--- Tâches à faire ---
1) Recopie sans rien changer le passage de la critique du film qui va de "De Milos Forman" jusqu'à "œuvre à jamais….".
2) D'après la critique du film, qui a écrit le scénario avec Milos Forman ?
━━ Extrait choisi ━━
Sortie  le  11/09/2023  

De Milos Forman avec Natalie Portman, Javier Bardem, Stellan Skarsgard, Randy Quaid, José Luis Gomez et Michael Lonsdale


A la fin du 18ème siècle, alors que le royaume d’Espagne subit les derniers sursauts de l’Inquisition et que les guerres napoléoniennes bouleversent l’Europe, le frère Lorenzo, impitoyable inquisiteur, s’en prend à Inès, la muse du peintre Francisco Goya. Abusivement accusée d’hérésie, Inès se retrouve emprisonnée. Pour Goya, c’est le début d’une période qui changera sa vie et son œuvre à jamais….

Pour un film qui nomme le nom de l’un des plus grands peintres espagnols, on peut dire que le réalisateur s’est bel et bien emmêlé les pinceaux à plus d’un titre ! Milos Forman, dont la réputation d’excellent metteur en scène n’est (ou n’était) plus à faire (Vol au-dessus d’un nid de coucou, Hair, Ragtime, Amadeus, Valmont, Larry Flint), semble ici avoir complètement perdu la patte qui avait fait son succès précédemment. C’est à croire que, dépassé par ce projet épique, il n’a pas du tout su raconter cette histoire qui partait pourtant sous de bons hospices. Il avait un sujet conséquent avec comme co-scénariste le célèbre Jean-Claude Carrière qui n’en est pas à son premier script (jugez vous-même : Journal d’une femme de chambre, Belle de jour, Le charme discret de la bourgeoisie, Le fantôme – déjà ! – de la liberté, Cet obscur objet du désir, Milou en mai, Borsalino, La chair de l’orchidée, Le tambour, Danton, Les possédés, Cyrano de Bergerac, Le hussard sur le toit et Chinese box, pour ne citer que quelques-uns des plus connus !), une époque qu’il a déjà maintes fois dépeinte au cinéma (souvenez-vous d’Amadeus et de Valmont avec déjà le même scénariste cité ci-dessus !), un producteur indépendant reconnu depuis longtemps (Saul Zaentz à qui l’on doit justement Vol au-dessus d’un nid de coucou et Amadeus ainsi que Mosquito coast, L’insoutenable légèreté de l’être, et Le patient anglais), et un directeur de la photo très réputé en Espagne (Javier Aguirresarobe qui a éclairé Tierra, Les autres, Parle avec elle et Mar adentro).
━━━
━━ Données enregistrées ━━
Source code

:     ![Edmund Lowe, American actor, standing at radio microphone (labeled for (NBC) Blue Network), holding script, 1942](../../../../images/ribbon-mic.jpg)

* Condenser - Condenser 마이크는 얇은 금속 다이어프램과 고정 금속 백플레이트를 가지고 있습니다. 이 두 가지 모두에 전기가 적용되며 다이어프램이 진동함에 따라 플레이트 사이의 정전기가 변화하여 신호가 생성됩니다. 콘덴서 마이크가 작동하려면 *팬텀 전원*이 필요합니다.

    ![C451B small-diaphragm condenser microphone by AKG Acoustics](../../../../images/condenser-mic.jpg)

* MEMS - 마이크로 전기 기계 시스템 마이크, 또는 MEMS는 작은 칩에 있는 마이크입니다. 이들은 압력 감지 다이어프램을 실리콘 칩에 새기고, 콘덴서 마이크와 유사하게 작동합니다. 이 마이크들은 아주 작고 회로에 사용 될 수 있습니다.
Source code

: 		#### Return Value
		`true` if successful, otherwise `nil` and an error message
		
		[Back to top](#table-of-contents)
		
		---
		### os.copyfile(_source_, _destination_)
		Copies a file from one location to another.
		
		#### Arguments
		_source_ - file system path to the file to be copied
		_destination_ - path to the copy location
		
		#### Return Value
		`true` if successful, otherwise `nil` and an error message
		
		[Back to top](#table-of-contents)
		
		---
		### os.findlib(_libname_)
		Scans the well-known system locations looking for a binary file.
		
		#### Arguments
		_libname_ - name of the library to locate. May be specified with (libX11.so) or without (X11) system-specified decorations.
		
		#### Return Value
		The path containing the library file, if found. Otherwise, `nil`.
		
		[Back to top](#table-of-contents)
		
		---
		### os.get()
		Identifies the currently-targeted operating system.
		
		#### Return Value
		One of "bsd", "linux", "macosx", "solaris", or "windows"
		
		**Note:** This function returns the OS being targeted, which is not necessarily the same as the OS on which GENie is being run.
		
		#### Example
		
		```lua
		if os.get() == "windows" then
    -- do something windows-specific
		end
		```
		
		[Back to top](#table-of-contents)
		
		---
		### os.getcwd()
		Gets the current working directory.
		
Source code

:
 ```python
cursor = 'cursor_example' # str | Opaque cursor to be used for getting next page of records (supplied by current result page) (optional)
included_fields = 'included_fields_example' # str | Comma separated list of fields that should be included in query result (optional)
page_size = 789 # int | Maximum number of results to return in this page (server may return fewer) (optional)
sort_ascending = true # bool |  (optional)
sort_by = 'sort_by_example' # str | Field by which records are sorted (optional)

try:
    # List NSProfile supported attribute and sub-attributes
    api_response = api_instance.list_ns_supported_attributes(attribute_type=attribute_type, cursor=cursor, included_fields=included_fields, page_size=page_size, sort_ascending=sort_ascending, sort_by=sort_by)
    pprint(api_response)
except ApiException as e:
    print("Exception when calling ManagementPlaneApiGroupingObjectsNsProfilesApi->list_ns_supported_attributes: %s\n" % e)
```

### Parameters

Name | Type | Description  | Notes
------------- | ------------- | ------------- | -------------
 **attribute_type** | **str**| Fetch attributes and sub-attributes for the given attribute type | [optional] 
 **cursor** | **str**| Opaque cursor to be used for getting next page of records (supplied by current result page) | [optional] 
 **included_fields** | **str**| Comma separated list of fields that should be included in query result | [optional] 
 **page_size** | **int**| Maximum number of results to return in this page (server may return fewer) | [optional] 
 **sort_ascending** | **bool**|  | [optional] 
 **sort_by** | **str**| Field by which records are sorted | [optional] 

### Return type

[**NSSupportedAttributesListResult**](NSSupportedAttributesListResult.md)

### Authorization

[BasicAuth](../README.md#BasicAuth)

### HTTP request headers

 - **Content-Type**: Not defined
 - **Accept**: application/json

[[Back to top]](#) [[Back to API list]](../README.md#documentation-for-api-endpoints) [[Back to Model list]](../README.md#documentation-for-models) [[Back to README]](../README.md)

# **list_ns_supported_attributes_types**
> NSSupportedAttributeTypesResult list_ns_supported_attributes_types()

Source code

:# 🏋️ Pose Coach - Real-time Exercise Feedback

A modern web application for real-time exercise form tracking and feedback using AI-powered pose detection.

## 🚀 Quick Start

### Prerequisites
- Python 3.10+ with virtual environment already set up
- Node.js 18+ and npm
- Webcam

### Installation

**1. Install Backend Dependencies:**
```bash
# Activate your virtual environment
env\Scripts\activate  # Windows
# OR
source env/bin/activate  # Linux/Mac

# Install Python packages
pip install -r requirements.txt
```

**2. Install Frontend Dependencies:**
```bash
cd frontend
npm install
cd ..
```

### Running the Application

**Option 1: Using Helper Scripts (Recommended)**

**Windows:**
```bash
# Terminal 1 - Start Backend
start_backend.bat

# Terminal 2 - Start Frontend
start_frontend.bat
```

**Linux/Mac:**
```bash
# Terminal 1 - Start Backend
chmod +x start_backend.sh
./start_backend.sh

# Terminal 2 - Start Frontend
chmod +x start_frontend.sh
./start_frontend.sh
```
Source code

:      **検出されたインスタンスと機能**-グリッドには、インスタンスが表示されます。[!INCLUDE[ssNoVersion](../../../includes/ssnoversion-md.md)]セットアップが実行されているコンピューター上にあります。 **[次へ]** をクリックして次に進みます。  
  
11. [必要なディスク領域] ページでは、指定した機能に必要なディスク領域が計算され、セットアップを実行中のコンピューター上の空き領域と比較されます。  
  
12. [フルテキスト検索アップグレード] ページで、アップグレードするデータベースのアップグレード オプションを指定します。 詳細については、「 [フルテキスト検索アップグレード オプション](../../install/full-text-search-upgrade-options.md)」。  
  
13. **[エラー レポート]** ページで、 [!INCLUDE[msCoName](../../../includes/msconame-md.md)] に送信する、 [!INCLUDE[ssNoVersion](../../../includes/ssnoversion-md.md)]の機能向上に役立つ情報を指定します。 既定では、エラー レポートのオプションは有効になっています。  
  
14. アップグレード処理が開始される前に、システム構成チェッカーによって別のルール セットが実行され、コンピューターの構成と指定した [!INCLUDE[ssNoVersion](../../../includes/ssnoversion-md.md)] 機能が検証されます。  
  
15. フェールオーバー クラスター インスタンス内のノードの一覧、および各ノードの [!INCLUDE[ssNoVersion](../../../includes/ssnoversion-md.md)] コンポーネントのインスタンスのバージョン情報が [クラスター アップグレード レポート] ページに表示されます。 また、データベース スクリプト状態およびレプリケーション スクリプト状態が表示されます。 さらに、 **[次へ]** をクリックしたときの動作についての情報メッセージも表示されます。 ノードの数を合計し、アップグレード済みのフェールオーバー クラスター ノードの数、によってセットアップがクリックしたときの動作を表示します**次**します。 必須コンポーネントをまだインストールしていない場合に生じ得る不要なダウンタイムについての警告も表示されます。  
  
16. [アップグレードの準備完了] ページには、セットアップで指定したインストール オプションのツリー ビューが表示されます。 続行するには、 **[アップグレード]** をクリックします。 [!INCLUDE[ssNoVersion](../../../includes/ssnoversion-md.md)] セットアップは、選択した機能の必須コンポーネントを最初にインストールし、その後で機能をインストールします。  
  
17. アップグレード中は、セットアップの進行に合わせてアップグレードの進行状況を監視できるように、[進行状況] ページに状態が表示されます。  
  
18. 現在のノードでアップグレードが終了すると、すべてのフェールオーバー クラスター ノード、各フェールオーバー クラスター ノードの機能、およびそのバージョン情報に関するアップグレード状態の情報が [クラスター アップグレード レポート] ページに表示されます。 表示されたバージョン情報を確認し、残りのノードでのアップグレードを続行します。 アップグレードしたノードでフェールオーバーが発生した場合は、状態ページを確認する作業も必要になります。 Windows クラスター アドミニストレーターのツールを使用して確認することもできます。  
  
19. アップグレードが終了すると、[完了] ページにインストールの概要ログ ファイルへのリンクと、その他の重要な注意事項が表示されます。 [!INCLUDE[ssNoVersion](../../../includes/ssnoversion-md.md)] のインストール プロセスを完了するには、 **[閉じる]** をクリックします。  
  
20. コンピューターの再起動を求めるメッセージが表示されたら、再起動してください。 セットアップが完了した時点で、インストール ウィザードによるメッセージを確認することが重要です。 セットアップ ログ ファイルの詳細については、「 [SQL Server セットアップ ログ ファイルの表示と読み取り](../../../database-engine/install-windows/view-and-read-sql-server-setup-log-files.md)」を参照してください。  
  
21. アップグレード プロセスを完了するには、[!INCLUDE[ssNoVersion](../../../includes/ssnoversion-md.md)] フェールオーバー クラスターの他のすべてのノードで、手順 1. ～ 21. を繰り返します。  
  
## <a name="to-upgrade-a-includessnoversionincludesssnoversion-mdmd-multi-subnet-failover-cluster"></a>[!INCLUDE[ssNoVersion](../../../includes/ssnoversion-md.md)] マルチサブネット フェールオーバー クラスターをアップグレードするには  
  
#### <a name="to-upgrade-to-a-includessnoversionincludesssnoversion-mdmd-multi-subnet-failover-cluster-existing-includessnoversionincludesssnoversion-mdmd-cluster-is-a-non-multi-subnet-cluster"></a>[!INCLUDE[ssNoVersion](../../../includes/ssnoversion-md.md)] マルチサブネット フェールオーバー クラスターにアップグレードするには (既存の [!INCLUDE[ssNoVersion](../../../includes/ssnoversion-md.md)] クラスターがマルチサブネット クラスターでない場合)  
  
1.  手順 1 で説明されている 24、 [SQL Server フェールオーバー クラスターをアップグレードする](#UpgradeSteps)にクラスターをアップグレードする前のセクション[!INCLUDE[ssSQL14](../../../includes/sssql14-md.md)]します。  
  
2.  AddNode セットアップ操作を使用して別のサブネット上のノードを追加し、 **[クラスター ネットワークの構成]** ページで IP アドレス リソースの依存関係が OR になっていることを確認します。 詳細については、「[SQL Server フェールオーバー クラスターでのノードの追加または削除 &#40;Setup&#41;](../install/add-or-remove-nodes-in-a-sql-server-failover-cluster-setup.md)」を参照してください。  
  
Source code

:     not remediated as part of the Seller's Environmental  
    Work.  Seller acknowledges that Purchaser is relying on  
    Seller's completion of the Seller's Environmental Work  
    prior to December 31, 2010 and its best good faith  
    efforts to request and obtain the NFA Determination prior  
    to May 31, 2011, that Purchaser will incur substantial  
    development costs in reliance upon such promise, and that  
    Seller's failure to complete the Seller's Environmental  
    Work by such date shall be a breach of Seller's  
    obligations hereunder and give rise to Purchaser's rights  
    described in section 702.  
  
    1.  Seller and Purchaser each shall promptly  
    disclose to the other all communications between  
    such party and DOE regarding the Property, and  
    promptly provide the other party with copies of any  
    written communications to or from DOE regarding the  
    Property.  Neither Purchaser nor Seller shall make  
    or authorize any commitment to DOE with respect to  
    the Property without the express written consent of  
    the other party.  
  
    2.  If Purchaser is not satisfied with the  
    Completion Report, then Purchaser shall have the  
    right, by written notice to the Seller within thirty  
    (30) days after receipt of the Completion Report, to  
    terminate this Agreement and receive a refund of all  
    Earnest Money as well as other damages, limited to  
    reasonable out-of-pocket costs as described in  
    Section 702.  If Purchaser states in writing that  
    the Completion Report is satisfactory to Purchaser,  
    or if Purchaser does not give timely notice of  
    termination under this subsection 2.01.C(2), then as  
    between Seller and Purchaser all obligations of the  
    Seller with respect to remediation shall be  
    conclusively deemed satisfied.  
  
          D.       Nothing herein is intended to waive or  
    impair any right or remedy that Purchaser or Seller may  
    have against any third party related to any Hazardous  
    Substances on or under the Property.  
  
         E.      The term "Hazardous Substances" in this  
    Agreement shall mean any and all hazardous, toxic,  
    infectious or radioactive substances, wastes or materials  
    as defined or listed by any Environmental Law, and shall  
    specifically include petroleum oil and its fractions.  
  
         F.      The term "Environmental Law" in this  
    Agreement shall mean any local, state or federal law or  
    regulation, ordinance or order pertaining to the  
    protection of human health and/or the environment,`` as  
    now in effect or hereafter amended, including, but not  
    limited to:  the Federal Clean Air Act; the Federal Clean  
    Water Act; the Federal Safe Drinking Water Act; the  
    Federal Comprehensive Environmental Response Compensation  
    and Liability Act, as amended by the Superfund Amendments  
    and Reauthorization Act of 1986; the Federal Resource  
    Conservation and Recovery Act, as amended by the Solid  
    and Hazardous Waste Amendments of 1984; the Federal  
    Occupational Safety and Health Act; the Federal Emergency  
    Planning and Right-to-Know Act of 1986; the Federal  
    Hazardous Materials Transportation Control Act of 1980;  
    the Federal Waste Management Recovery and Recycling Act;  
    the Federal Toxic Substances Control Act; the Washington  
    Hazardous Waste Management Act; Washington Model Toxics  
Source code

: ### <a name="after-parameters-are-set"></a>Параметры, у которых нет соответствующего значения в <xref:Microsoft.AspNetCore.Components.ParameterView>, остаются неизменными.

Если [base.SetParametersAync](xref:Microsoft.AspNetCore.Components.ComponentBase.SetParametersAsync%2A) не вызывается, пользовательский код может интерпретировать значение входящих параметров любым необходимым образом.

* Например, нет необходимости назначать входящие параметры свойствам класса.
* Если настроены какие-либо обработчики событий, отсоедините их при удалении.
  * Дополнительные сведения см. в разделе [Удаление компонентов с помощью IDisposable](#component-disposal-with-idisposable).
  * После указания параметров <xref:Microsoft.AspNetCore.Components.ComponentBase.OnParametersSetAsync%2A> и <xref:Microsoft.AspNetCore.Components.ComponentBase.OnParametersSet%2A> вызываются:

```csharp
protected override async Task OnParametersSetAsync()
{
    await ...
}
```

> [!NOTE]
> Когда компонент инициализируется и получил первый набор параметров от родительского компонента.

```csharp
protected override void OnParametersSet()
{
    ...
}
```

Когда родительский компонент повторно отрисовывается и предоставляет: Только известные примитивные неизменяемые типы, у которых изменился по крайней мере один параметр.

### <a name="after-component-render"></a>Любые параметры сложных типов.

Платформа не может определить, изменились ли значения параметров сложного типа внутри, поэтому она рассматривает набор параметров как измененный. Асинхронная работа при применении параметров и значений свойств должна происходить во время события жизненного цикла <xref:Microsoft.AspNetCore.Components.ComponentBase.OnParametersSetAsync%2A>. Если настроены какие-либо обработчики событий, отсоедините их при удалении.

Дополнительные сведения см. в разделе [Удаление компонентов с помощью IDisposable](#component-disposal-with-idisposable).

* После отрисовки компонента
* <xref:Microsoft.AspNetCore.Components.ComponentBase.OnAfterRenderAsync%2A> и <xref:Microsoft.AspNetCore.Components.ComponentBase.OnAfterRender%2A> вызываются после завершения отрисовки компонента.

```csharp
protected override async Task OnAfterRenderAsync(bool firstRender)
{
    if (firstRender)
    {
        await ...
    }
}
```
━━━
--- Liste des réponses ---
1)
De Milos Forman avec Natalie Portman, Javier Bardem, Stellan Skarsgard, Randy Quaid, José Luis Gomez et Michael Lonsdale


A la fin du 18ème siècle, alors que le royaume d’Espagne subit les derniers sursauts de l’Inquisition et que les guerres napoléoniennes bouleversent l’Europe, le frère Lorenzo, impitoyable inquisiteur, s’en prend à Inès, la muse du peintre Francisco Goya. Abusivement accusée d’hérésie, Inès se retrouve emprisonnée. Pour Goya, c’est le début d’une période qui changera sa vie et son œuvre à jamais….

2) Jean-Claude Carrière.